[Задания]:
#1 Какие два вызова, с которыми столкнулись национальные элиты, называет текст о национальных элитах?
#2 Перепишите без изменений строки листинга от строки с «### Investor Actions» до строки с «## Demonstration» включительно.

[Текст упражнения]:
-.-.-

Мы начнем с политической власти национальных элит, возникших в ходе формирования национального государства. В рамках этого глобального макроанализа национальные элиты будут рассматриваться в специфических контекстах конструирования национального государства и отношения последнего к господствующему капитализму.

Затем мы рассмотрим два типа и две эпохи вызовов, с которыми столкнулись исторически известные национальные элиты. Один из них — народный вызов, возникший в силу подъема социально-политических сил, ранее исключенных из процесса формирования нации. Другой — глобальный вызов ненациональных сил и проблем. Первый является, определенно, особым типом политической власти; второй, возможно, утверждает превосходство экономической власти.

-.-.-

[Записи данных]
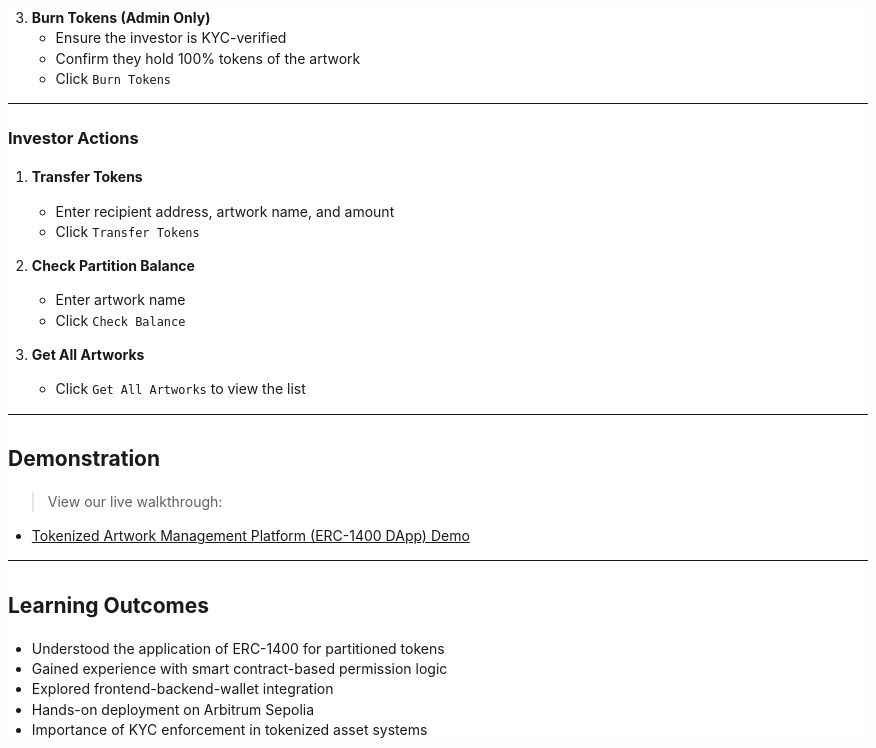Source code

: 3. **Burn Tokens (Admin Only)**
   - Ensure the investor is KYC-verified  
   - Confirm they hold 100% tokens of the artwork  
   - Click `Burn Tokens`

---

### Investor Actions

1. **Transfer Tokens**
   - Enter recipient address, artwork name, and amount  
   - Click `Transfer Tokens`

2. **Check Partition Balance**
   - Enter artwork name  
   - Click `Check Balance`

3. **Get All Artworks**
   - Click `Get All Artworks` to view the list

---

## Demonstration

> View our live walkthrough:
- [Tokenized Artwork Management Platform (ERC-1400 DApp) Demo](https://youtu.be/df_t9fQpmL4)
---

## Learning Outcomes

- Understood the application of ERC-1400 for partitioned tokens  
- Gained experience with smart contract-based permission logic  
- Explored frontend-backend-wallet integration  
- Hands-on deployment on Arbitrum Sepolia  
- Importance of KYC enforcement in tokenized asset systems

-.-.-

[Ответы к заданиям]:
#1 Народный вызов и глобальный вызов ненациональных сил и проблем.

#2
### Investor Actions

1. **Transfer Tokens**
   - Enter recipient address, artwork name, and amount  
   - Click `Transfer Tokens`

2. **Check Partition Balance**
   - Enter artwork name  
   - Click `Check Balance`

3. **Get All Artworks**
   - Click `Get All Artworks` to view the list

---

## Demonstration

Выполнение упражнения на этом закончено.